A separate report in March by the Medicare Payments Advisory Commission found Texas accounted for 13 of the 25 U.S. counties with the highest spending on home health care. (Dallas County was not on the list.) For every 100 Medicare beneficiaries in Duval County, Medicare was billed for 152 visits by home health care nurses, therapists and health aides.
(In Dallas, Medicare was billed in 2011 for 62.5 visits per 100 beneficiaries. The national average that year was 19.6 visits.)
“Our work with law enforcement has shown us that there is tremendous fraud going on, particularly with home health,” said Jon Blum, director of Medicare Services, during a congressional hearing Friday.
Federal prosecutors last year charged two Dallas physicians and several home health care agencies with fraudulent Medicare billings worth more than $450 million.
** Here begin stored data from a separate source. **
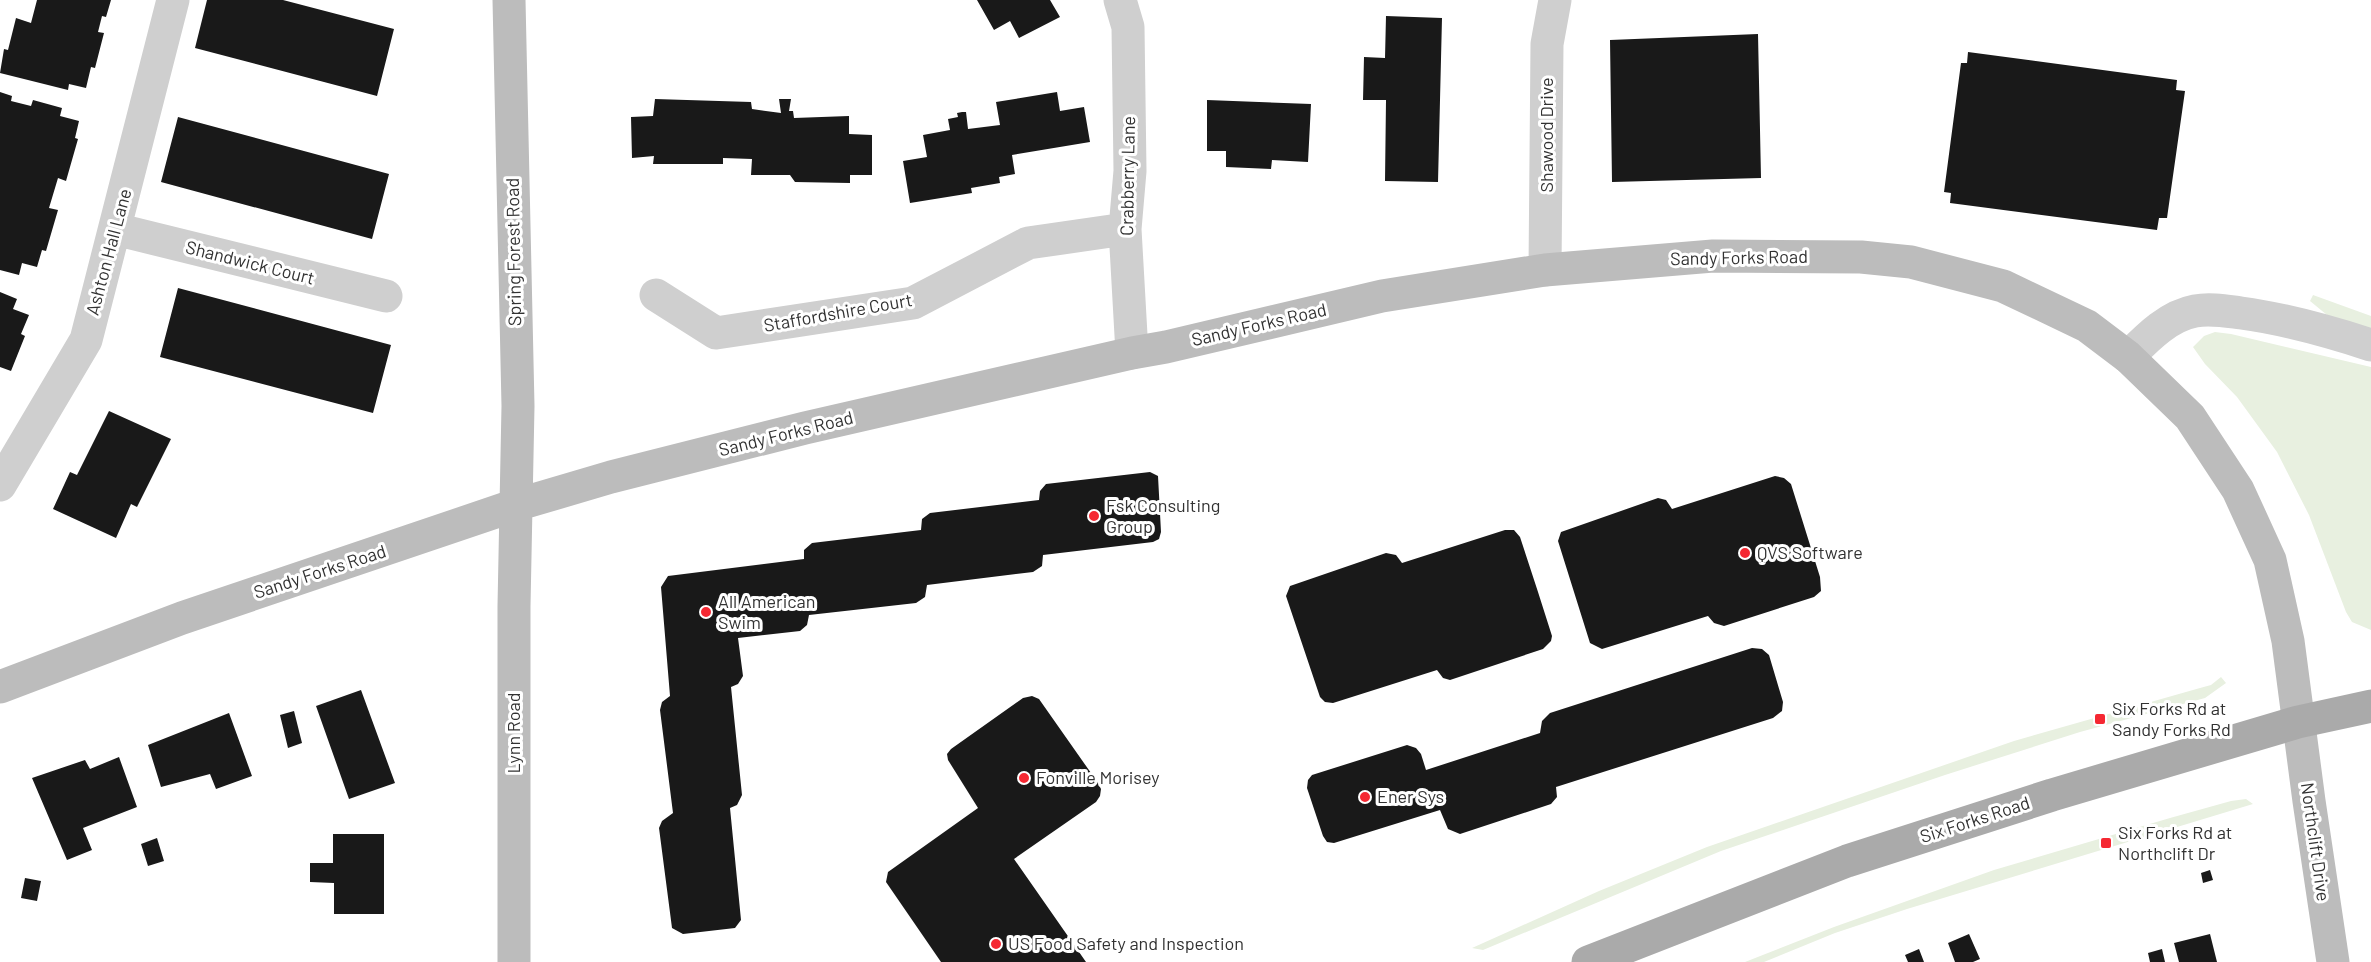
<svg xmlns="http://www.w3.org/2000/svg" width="2371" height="962" viewBox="0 0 2371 962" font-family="Barlow,sans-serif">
  <rect width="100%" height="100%" fill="#fff"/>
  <path fill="#e8f0e0" d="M2313,295l58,21v13l-44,-14 -17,-14z
    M2215,332l16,2 140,33v263l-19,-8 -6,-10 -37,-97 -32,-63 -40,-55 -32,-33 -12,-17 11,-11z
    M2221,677l5,6 -21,15 -125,34 -135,43 -224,76 -238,99 -11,-2 127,-57 108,-44 307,-106 186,-53 11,-3z
    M2246,799l7,5 -346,105 -72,24 -71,29h-19l89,-35 160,-57 176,-52 61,-17z"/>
  <path fill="#191919" d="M37,0h74l-5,17 -4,-1 -4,16 6,1 -9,35 -4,-1 -5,21 -17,-4 -1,6 -68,-17 4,-24 4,1 8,-32 15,5z
    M207,0h76l111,29 -17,67 -182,-48z
    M977,0h73l10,17 -41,21 -9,-17 -16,9z
    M1386,16l56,2 -4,164 -53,-1 1,-81h-23l1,-43 21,1z
    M1758,34l3,144 -149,4 -2,-142z
    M1968,52l209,28 -1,10 9,1 -18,127h-8l-2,12 -207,-27 1,-10 -7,-1 17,-129h6z
    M0,92l12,4 -1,5 20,5 2,-6 29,8 -2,8 19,5 -4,17 3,1 -12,42 -8,-3 -9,30 9,2 -12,41 -4,-1 -5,17 -15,-4 -3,12 -19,-5z
    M1057,92l3,19 24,-4 6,35 -78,13 3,19 -16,3 1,6 -29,5 1,5 -62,10 -7,-42 24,-4 -4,-22 27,-5 -2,-11 10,-2 -1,-4 5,-1h4l2,17 32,-4 -4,-23z
    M655,99l96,3 1,7 29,4 -2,-14h12l-2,12h4l1,7 55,-2v18l23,1v40h-22v8l-55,-1 -5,-7h-39l1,-16 -29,-1v6h-70l1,-8 -22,2 -1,-41 22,-1z
    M1207,100l104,4 -3,58 -36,-2 -1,9 -45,-2v-16h-19z
    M178,117l211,57 -17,65 -211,-57z
    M178,288l213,57 -18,68 -213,-56z
    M0,292l17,7 -4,10 16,6 -8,19 4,2 -14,35 -11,-4z
    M109,411l62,28 -34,68 -6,-3 -15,34 -63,-29 17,-37 7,3z
    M1150,472l8,4 3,56 -2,7 -6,3 -110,13 -1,11 -9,6 -106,13 -2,12 -9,6 -107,12 -2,10 -7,6 -62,7 5,38 -5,8 -7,3 11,108 -5,10 -7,3 11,112 -6,8 -52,6 -11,-6 -13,-100 3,-7 11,-8 -13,-103 2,-8 8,-6 -9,-109 7,-11 136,-17v-9l8,-7 109,-13 1,-11 8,-6 109,-13 1,-9 6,-7z
    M1775,476l9,2 7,6 29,93 1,14 -7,6 -90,29 -10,-3 -6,-7 -106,33 -12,-6 -32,-102 3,-9 97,-34 8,2 6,9z
    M1505,530h9l6,7 18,55 14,44 -1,5 -8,8 -93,31 -7,-2 -6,-8 -104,33 -8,-1 -5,-5 -34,-101 4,-10 96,-33 10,2 6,8z
    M1752,648l10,1 7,6 14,47 -1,9 -9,7 -217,69 1,10 -6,7 -91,30 -12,-5 -8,-19 -106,33 -7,-1 -4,-6 -16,-48 1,-8 4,-5 95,-30 9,3 5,6 5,16 114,-37 2,-12 8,-8z
    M361,690l34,93 -46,16 -33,-93z
    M1032,696l7,3 59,84 3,6 -1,7 -4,6 -82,57 72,103h-145l-55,-80 2,-10 90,-64 -30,-48 -1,-6 4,-5 72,-51z
    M294,711l8,32 -14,5 -8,-33z
    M229,713l23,63 -36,13 -6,-15 -49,13 -13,-42z
    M119,757l18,50 -54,21 9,22 -25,10 -35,-82 53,-18 5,9z
    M333,834h51v80h-50v-31l-24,-1v-19h23z
    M157,838l7,23 -16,5 -7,-22z
    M2210,870l3,10 -10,3 -2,-10z
    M25,878l16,3 -4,20 -16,-3z
    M1969,934l11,25 -7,3h-18l-7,-19z
    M2210,934l7,28h-38l-5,-19z
    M1919,949l5,13h-16l-3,-7z
    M2162,949l3,13h-15l-2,-9z"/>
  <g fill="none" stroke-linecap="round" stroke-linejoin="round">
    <path stroke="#cfcfcf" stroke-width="33" d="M1120,0l8,27 2,144 -5,58 7,124
      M115,229l271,67
      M1545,270l2,-226 8,-44
      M656,295l60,38 197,-30 115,-60 97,-14
      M2128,357c19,-19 40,-41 67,-46 15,-3 31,0 46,2 45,6 87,18 130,32
      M0,485l86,-145 87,-340"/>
    <path stroke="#bcbcbc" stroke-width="33" d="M509,0l9,406 -4,200v356
      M0,687l182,-69 334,-113 95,-28 194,-49 327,-75 34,-6 216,-51 163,-26 168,-14 148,1 50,5 92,24 84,40 41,31 62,60 48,73 32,70 18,81 21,160 24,161"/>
    <path stroke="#aaa" stroke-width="33" d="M1588,962l259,-101 205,-66 246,-73 73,-16"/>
  </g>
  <g fill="#f52832" stroke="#fff" stroke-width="2">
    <circle cx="1094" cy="516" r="6"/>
    <circle cx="1745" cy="553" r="6"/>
    <circle cx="706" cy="612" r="6"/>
    <rect x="2094" y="713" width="12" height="12" rx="3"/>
    <circle cx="1024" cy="778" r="6"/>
    <circle cx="1365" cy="797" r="6"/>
    <rect x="2100" y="837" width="12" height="12" rx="3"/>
    <circle cx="996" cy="944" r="6"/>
  </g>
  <g text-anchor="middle" stroke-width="6" stroke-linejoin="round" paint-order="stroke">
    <g font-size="18" fill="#323232" stroke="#fff">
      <text transform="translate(1547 135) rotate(-90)" y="6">Shawood Drive</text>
      <text transform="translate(1128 176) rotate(-89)" y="6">Crabberry Lane</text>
      <text transform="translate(109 252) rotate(-75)" y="6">Ashton Hall Lane</text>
      <text transform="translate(514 252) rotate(-91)" y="6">Spring Forest Road</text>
      <text transform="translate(1739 258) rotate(-1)" y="6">Sandy Forks Road</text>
      <text transform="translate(250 263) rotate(14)" y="6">Shandwick Court</text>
      <text transform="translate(838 313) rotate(-10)" y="6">Staffordshire Court</text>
      <text transform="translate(1259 325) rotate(-13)" y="6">Sandy Forks Road</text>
      <text transform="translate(786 434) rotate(-14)" y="6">Sandy Forks Road</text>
      <text transform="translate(320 572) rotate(-18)" y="6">Sandy Forks Road</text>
      <text transform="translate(514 733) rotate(-90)" y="6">Lynn Road</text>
      <text transform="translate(1975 820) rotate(-18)" y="6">Six Forks Road</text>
      <text transform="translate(2315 842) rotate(82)" y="6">Northclift Drive</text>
    </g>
    <g font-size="18" fill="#323232" stroke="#fff" text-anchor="start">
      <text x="1106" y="512">Fsk Consulting<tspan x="1106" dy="21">Group</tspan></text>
      <text x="1757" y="559">QVS Software</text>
      <text x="718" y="608">All American<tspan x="718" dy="21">Swim</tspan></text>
      <text x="2112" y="715">Six Forks Rd at<tspan x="2112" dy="21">Sandy Forks Rd</tspan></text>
      <text x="1036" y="784">Fonville Morisey</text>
      <text x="1377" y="803">Ener Sys</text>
      <text x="2118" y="839">Six Forks Rd at<tspan x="2118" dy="21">Northclift Dr</tspan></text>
      <text x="1008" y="950">US Food Safety and Inspection</text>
    </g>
  </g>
</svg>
Dallas County Medicare spending per beneficiary fell in 2011, the most recent year available for spending data. But spending under the federal insurance program for the elderly and disabled was still 25 percent higher in Dallas than the national average. Among the nation’s most populous metropolitan counties, only Miami-Dade County in Florida and Harris County, Texas, spent more.
Most of the difference between the Dallas County and national spending averages was because of the higher use of home health care.
Medicare spends an average of $1,624 for home health care for each Medicare beneficiary in Dallas County, while the national average is $546.
Rachel Hammon, executive director of the Texas Association for Home Care & Hospice, said seniors get treatments and rehabilitation for serious medical conditions by skilled health workers at home that would cost far more in institutions such as inpatient nursing facilities.
But she said the association shares the concern about fraud and has endorsed the moratorium recommended by the federal inspector general’s August report. There are now 2,949 home health care agencies in Texas eligible for Medicare payments.
“Certainly nobody, none of our providers appreciates fraudulent agencies,” she said. “We have fraud and abuse education at every meeting.”
The association is hosting a meeting next week with federal officials for home health care agencies along the Rio Grande Valley, where several of the highest-use counties are located.
Post-acute care costs
Recent Medicare data shows spending in Texas, Louisiana and Florida exceeded the national average by 10 percent or more between 2007 and 2011.
The biggest factor in high Texas spending was costs for post-acute care — charges incurred after patients are released from hospitals and enter treatment at home or at inpatient residential facilities, skilled nursing facilities or long-term acute care hospitals. Spending in Dallas County on post-acute care was $1,608 per beneficiary higher than the national average in 2011. Hospital charges, meanwhile, were just $81 above the national average.
The high Medicare spending in Dallas County held true for Tarrant and other North Texas counties as well, according to the recent data. Medicare spending in Collin, Denton and Tarrant counties was 12 percent to 24 percent above the national average in 2011. In each county, spending on home health care was at least double the national average.
The Medicare data is available at cms.gov/Research-Statistics-Data-and-Systems/Statistics-Trends-and-Reports/Medicare-Geographic-Variation/GV_PUF.html.